I see stuff get through on restricted accounts all the time where I work. They most likely use various IE exploits that allow to run right as admin anyway. Windows user "security" is actually a big joke. It's too easy to bypass. Boot up with Linux on a windows machine, you can access the ENTIRE disk. What do you think these viruses do? Instead of checking against NTFS permissions to access the disk, they just bypass all that and access the disk directly, just like what happens with a linux boot CD.
While patches help, the way I see it is if the virus made it up to the point where the patch is what stops it, then that's a problem on it's own. It should not even make it that far.
If I was fully in charge of IT for a company I'd ban the use of IE, and force firefox, or maybe even a less popular browser like chrome. Then force all web apps to work on that browser. None of this outsourced crap that only works in IE. I'd get real programmers.
Then I'd also have all http traffic forced through a special proxy that removes any potential malicious javascript, blocks bad sites etc... The key is blocking this stuff at the gateway as much as possible. Firefox and even chrome could potentially have exploits but they'll have way less then IE, so while it helps, it wont fix the problem on it's own.
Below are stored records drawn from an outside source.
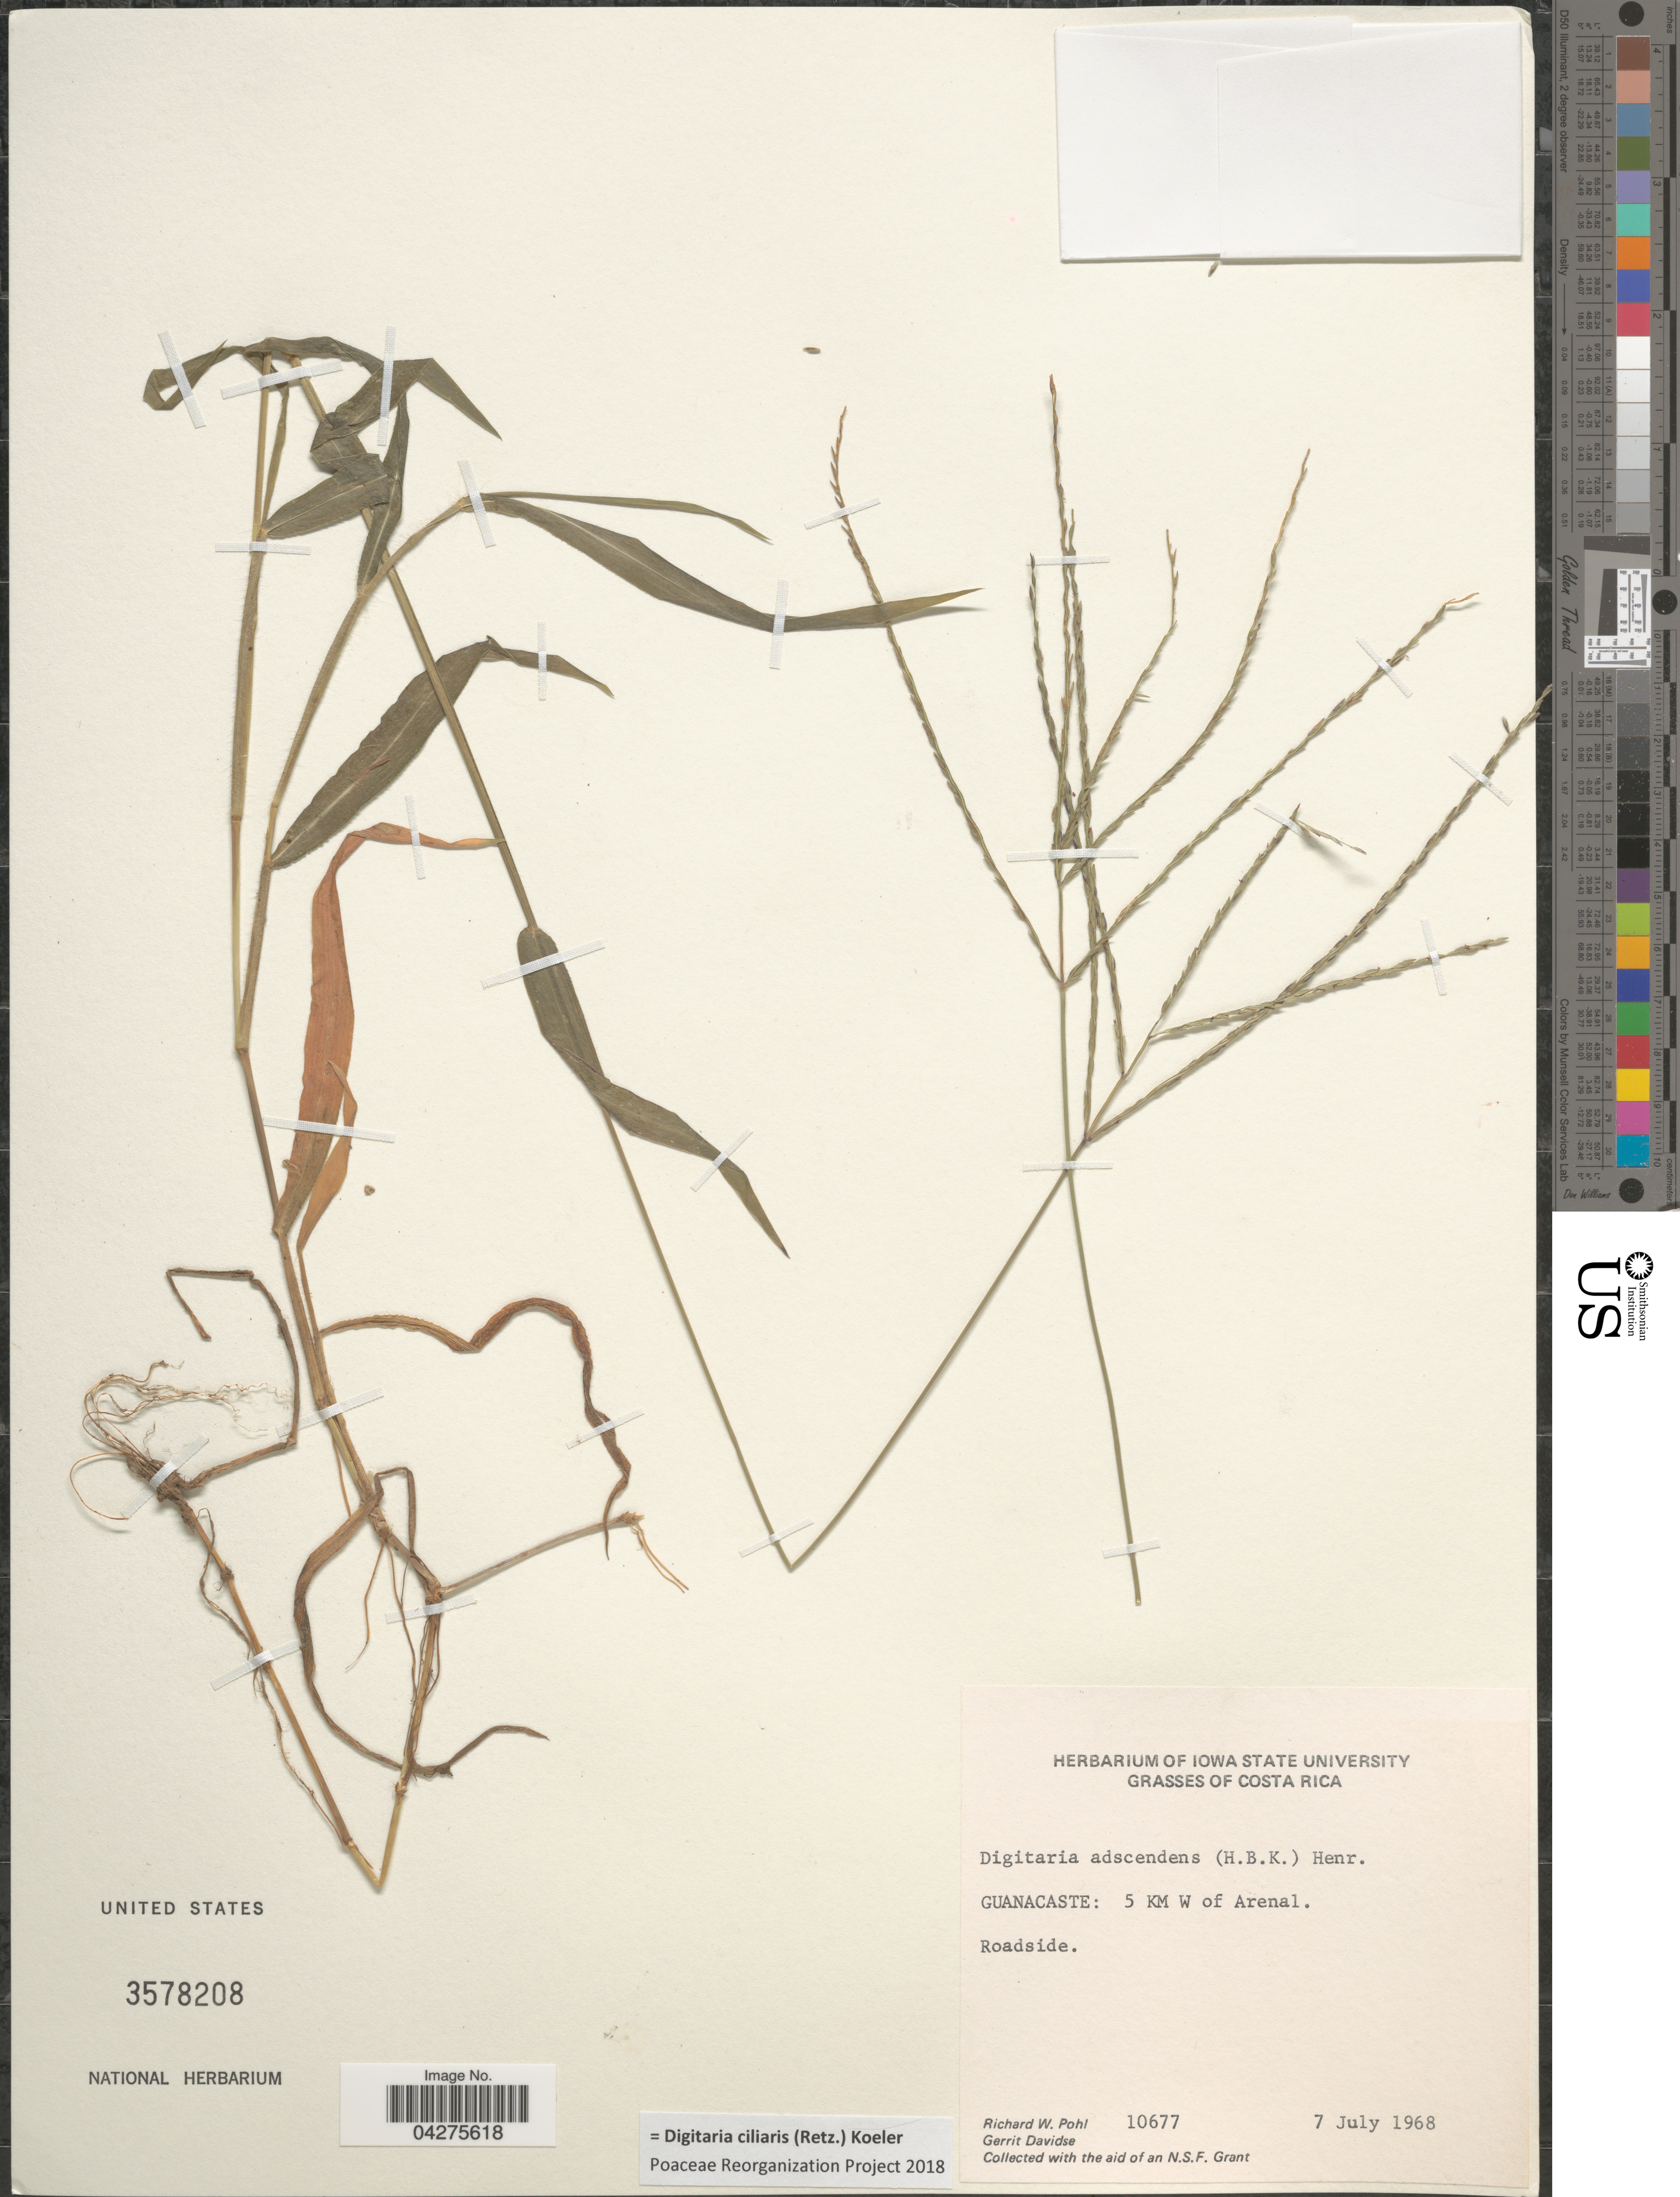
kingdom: Plantae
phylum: Tracheophyta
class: Liliopsida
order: Poales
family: Poaceae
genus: Digitaria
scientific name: Digitaria ciliaris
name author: (Retz.) Koeler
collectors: R. W. Pohl & G. Davidse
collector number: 10677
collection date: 1968-07-07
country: Costa Rica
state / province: Guanacaste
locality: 5 KM W of Arenal.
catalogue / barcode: US 3578208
And obviously, AV on each PC helps too.
One of our customers has the most inconsistent network I've ever seen. Some PCs have nod32, some don't, some have AVG, some have norton, it's a mess. They get viruses all the time. I've actually come to the conclusion that medical workers including doctors are very retarded when it comes to computers, but nobody, beats teachers at stupidity. teachers are the worse ever. They simply have zero clue about computers. It's sad really.